In the matter of federal lands and their contribution to the environment, we as a nation set aside huge and unspoiled national parks and wilderness areas in a time when we had seemingly endless resources for such reservation, a time when it was politically agreeable to make such far-sighted acquisitions. Now that the size of these set-asides in a rapidly developing country is being questioned, they become more rare and invaluable with each passing year. There is no other country in the world that has had such foresight and we are immeasurably enhanced as culture because of it.

One need not walk in the mountains in order to understand the value of mountains any more than one need write a book to enjoy the benefits of what is written. It is there and serves the common benefit.

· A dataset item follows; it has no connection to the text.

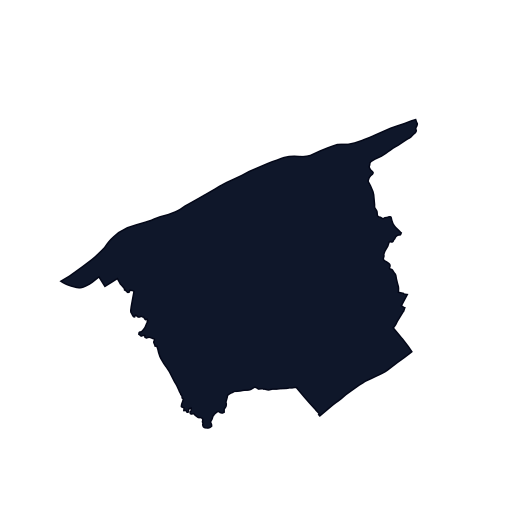 outline of Cau Ke, Trà Vinh, Vietnam, rotated 108°
{"feature_id": "81297802B65507223487475", "entity_name": "Cau Ke", "entity_type": "district", "adm_level": 2, "iso_a3": "VNM", "parent_name": "Vietnam", "parent_adm1": "Trà Vinh", "projection": "mercator", "projection_center": [106.099, 9.855], "detail": "fine", "context": "isolated", "style": "filled", "palette": "ink", "viewbox_px": 512, "rotation_deg": 108, "n_neighbors": 0, "source": "geoboundaries", "source_scale": "gbopen_adm2", "svg_char_len": 6076}
<svg xmlns="http://www.w3.org/2000/svg" viewBox="0 0 512 512"><g transform="rotate(108 256 256)"><path d="M342.5,114.3L341.4,113.4L336.8,108.4L334.2,105.7L328.5,99.7L326.0,97.3L323.8,95.6L313.7,88.7L306.5,83.4L298.9,78.2L295.1,83.1L289.6,91.1L288.9,92.4L287.0,95.3L281.9,103.4L281.1,102.9L279.3,102.3L277.8,101.9L274.3,101.4L263.5,98.8L262.9,98.5L259.2,98.5L259.3,99.4L258.3,102.4L245.9,100.2L246.5,103.2L246.5,103.5L246.0,104.2L246.5,109.4L245.5,109.6L242.8,110.4L241.2,111.1L238.0,113.2L234.4,115.4L231.5,116.9L230.3,117.8L229.3,119.4L227.2,121.9L226.9,122.6L226.8,124.9L226.6,125.1L226.1,125.4L224.4,125.4L223.7,125.6L223.1,125.9L222.5,126.5L222.0,127.5L221.3,129.7L220.8,132.3L220.3,133.3L219.8,133.7L219.3,134.1L218.1,134.2L217.2,134.2L216.4,134.3L215.0,135.0L212.9,135.0L211.4,134.9L207.3,134.0L205.9,133.7L202.1,133.7L201.6,133.6L201.1,133.2L200.9,133.0L200.9,132.0L200.7,131.0L200.4,130.6L199.8,130.2L198.0,130.0L197.4,129.7L196.7,129.4L195.1,129.2L194.0,128.8L193.0,128.1L192.3,127.4L191.3,125.3L190.8,125.1L190.5,125.1L189.1,125.0L188.9,125.7L188.2,126.9L185.6,132.2L184.4,134.0L182.9,135.8L180.1,137.9L177.9,139.2L177.3,139.7L177.2,140.1L177.3,140.9L177.8,141.9L178.7,143.0L179.8,145.3L181.0,146.3L181.3,147.1L181.2,147.6L180.7,149.6L180.9,150.7L180.7,152.1L180.2,152.8L179.5,153.3L177.6,154.1L176.3,154.7L175.5,155.4L173.5,157.9L172.7,158.4L170.5,159.1L161.4,163.0L158.6,164.7L153.9,168.8L151.0,171.8L150.2,172.5L149.3,172.6L147.1,172.6L145.9,172.4L144.0,171.7L142.2,170.5L140.8,170.3L140.4,170.5L139.8,171.3L138.8,173.5L137.6,174.9L136.6,175.7L135.9,176.0L134.3,176.0L132.5,176.4L130.7,175.9L127.2,172.9L122.3,167.6L118.3,164.3L116.0,162.7L113.9,161.0L111.2,159.1L108.6,156.8L106.9,155.2L100.3,150.0L97.6,147.8L96.8,146.9L95.2,145.6L91.8,144.0L89.4,142.5L88.8,142.4L87.5,142.2L86.9,142.5L86.0,143.2L85.5,143.5L85.0,143.5L83.8,143.5L82.6,143.2L80.8,143.3L80.1,143.6L79.2,144.6L76.9,146.3L79.4,149.9L84.2,155.8L88.8,162.1L92.9,167.5L103.0,178.8L108.3,184.7L111.9,189.2L113.4,190.9L118.0,197.1L121.3,202.8L123.3,209.0L124.9,213.2L127.8,217.1L131.0,221.2L136.2,227.4L143.6,235.4L145.3,238.3L147.0,242.0L148.2,246.2L149.3,250.5L150.7,254.1L151.1,255.2L153.7,259.8L155.4,262.1L158.3,265.6L161.4,269.8L164.3,273.3L177.7,288.6L183.7,294.3L189.2,300.2L195.1,306.6L200.7,312.0L206.5,317.0L221.8,330.9L230.5,339.0L235.0,342.4L237.0,344.3L239.0,346.4L243.7,352.2L248.4,359.4L252.2,364.2L254.4,366.6L259.5,373.8L263.3,379.4L268.9,387.1L276.2,393.9L281.6,397.2L285.1,399.1L288.1,400.4L290.6,401.3L294.9,402.6L299.5,404.9L306.2,408.5L310.2,411.0L319.7,417.6L332.8,427.2L340.3,433.8L340.9,431.5L341.4,428.6L341.6,426.7L341.7,422.7L341.4,417.1L340.9,414.4L340.3,412.8L339.1,410.9L337.1,408.6L334.3,405.8L331.8,403.8L324.4,398.9L331.6,390.3L325.2,384.9L320.3,380.9L323.0,377.9L324.5,376.4L325.6,374.3L325.9,373.9L326.9,372.2L328.4,370.1L328.9,370.5L329.0,370.3L329.0,369.6L329.1,369.2L329.5,368.5L329.7,367.7L330.3,367.1L330.1,366.3L329.9,365.9L329.4,365.4L329.0,365.3L327.8,365.5L327.5,365.4L327.4,365.2L327.2,363.6L327.0,362.4L327.3,361.1L336.4,359.9L342.8,359.0L346.5,358.3L348.0,357.7L348.8,356.8L350.8,354.8L351.5,353.8L351.6,353.3L351.6,353.0L351.5,352.7L351.3,352.5L350.1,352.6L349.5,352.3L349.5,351.8L349.7,351.2L350.4,349.6L350.4,348.9L350.2,348.3L349.9,347.7L348.9,346.7L348.8,346.1L349.0,345.2L348.9,343.9L350.4,342.1L350.7,341.4L350.6,340.8L349.9,340.4L349.7,340.1L350.3,339.6L350.8,338.8L351.1,338.8L351.8,339.2L352.2,339.0L352.4,338.6L353.3,339.0L353.6,339.1L357.6,339.4L358.7,339.6L360.8,340.3L362.5,341.0L363.0,341.3L363.8,342.1L364.3,343.1L364.7,343.4L365.3,343.5L366.7,343.2L366.8,342.5L367.6,340.8L367.6,340.3L367.5,340.1L367.0,339.6L366.7,339.2L366.0,337.6L366.0,337.2L366.3,336.8L367.0,336.8L367.4,336.7L367.7,336.1L367.8,335.0L367.8,334.7L367.3,334.2L366.5,332.9L366.2,332.0L366.2,330.4L366.4,328.3L366.3,327.1L366.5,326.9L367.1,326.6L369.3,326.7L370.0,326.4L371.8,324.8L372.9,324.1L372.5,322.4L374.9,320.6L377.9,318.8L381.2,316.4L382.8,314.9L386.7,310.5L389.0,307.5L389.1,307.2L392.8,302.6L400.8,294.6L402.5,292.6L403.7,291.3L407.5,287.8L408.5,287.0L410.1,285.3L410.5,284.9L411.0,284.7L411.4,283.9L411.8,283.4L412.3,283.0L413.8,282.4L414.0,282.2L414.3,280.9L417.0,280.8L419.9,280.9L421.2,280.7L422.0,280.6L422.3,280.4L422.5,280.0L422.7,277.5L422.8,277.4L425.3,276.9L424.6,274.7L425.8,273.5L425.9,273.1L425.6,272.4L425.0,272.0L424.6,272.1L423.6,272.5L422.9,272.6L422.5,272.6L422.2,272.4L421.3,271.7L420.7,270.6L421.7,270.3L423.1,269.9L423.6,269.9L424.4,270.3L424.8,270.3L425.2,270.3L425.7,270.1L426.2,269.6L426.3,269.0L426.2,268.4L425.4,267.1L425.3,266.8L425.5,265.8L426.2,264.8L426.8,263.1L427.4,261.3L427.4,260.5L427.3,260.0L427.0,259.5L426.8,258.7L426.8,258.1L426.9,257.4L427.1,257.0L427.7,256.2L428.1,256.0L429.3,255.8L429.8,255.8L430.3,255.7L431.5,254.7L432.8,254.6L433.4,254.3L434.6,253.4L434.9,252.8L435.1,252.1L435.1,251.2L434.7,249.6L434.6,248.9L434.1,247.8L433.3,246.8L432.5,246.2L431.5,245.6L431.0,245.8L429.9,246.3L428.2,247.8L427.2,247.9L424.6,247.4L423.9,247.4L421.4,247.5L420.8,247.0L419.9,247.0L418.3,246.1L416.4,244.9L415.9,244.4L415.5,243.6L415.5,243.0L415.6,242.6L416.0,241.7L415.9,240.2L415.8,239.6L415.6,239.2L414.4,238.0L412.0,238.8L411.5,238.9L408.9,238.2L408.0,238.1L407.3,238.2L405.9,238.5L404.6,239.3L404.0,239.5L399.5,239.7L398.6,239.8L397.4,240.0L396.0,239.1L394.2,237.6L393.1,236.2L391.5,234.8L391.2,234.1L390.6,232.4L389.9,230.8L389.2,229.2L387.9,226.9L387.2,225.4L386.4,223.1L385.9,221.9L385.3,220.8L384.5,219.7L381.4,217.0L381.1,216.6L381.1,216.3L381.1,215.1L381.3,214.2L381.8,212.6L381.7,212.2L381.0,210.8L380.8,210.2L380.2,209.0L380.2,208.4L380.3,207.7L380.2,207.3L380.0,206.9L379.9,206.4L379.8,204.7L379.6,202.8L379.3,202.2L377.5,199.2L376.2,195.2L374.8,192.2L372.6,186.3L371.6,184.3L371.1,183.5L370.3,180.9L369.2,178.9L368.5,176.6L369.0,176.4L375.1,166.6L379.0,160.1L382.7,153.6L383.7,151.8L384.1,151.4L385.6,148.6L386.6,147.0L387.5,147.4L388.4,145.9L373.9,136.9L370.0,134.2L369.2,133.5L365.3,130.8L360.1,127.7L356.0,124.7L346.8,117.9L343.6,115.1L342.5,114.3Z" fill="#0f172a" stroke="#020617" stroke-width="1.5"/></g></svg>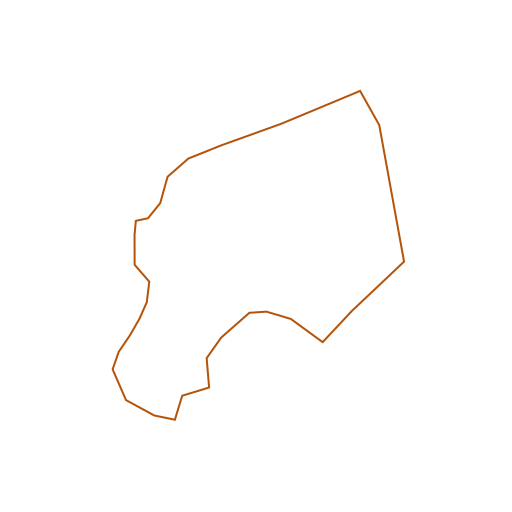 an SVG outline of Naxxar, rotated 39°
{"feature_id": "MLT-5928", "entity_name": "Naxxar", "entity_type": "state/province", "adm_level": 1, "iso_a3": "MLT", "parent_name": "Malta", "parent_adm1": "", "projection": "albers", "projection_center": [14.439, 35.933], "detail": "fine", "context": "isolated", "style": "outline", "palette": "amber", "viewbox_px": 512, "rotation_deg": 39, "n_neighbors": 0, "source": "natural_earth", "source_scale": "10m", "svg_char_len": 534}
<svg xmlns="http://www.w3.org/2000/svg" viewBox="0 0 512 512"><g transform="rotate(39 256 256)"><path d="M233.0,62.2L269.4,76.7L374.6,167.2L365.1,238.3L362.0,281.0L322.7,283.0L299.1,292.7L286.6,304.3L280.3,341.2L281.9,366.4L302.3,387.7L286.6,411.0L296.0,434.3L277.2,444.0L245.7,449.8L215.9,434.3L209.6,416.8L208.0,397.4L204.9,378.0L200.2,360.6L189.2,343.1L167.2,339.2L148.3,316.0L140.5,304.3L148.3,294.6L148.3,275.2L137.4,250.0L142.1,222.8L159.4,191.8L192.3,137.5L233.0,62.2Z" fill="none" stroke="#b45309" stroke-width="2"/></g></svg>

For my own part, I am unalterably supportive of the preservation of national lands and the most careful consideration of what use and by what means their resources might be explored. If that sounds like an open door, so be it. The natural resources of this nation, both on public and private lands will be more intelligently used when commerce, industry, environmental interests and government are less adversarial and sit down to discuss what may be gained and what lost by those interests, never selling-out the long-term in order to gain the short-term.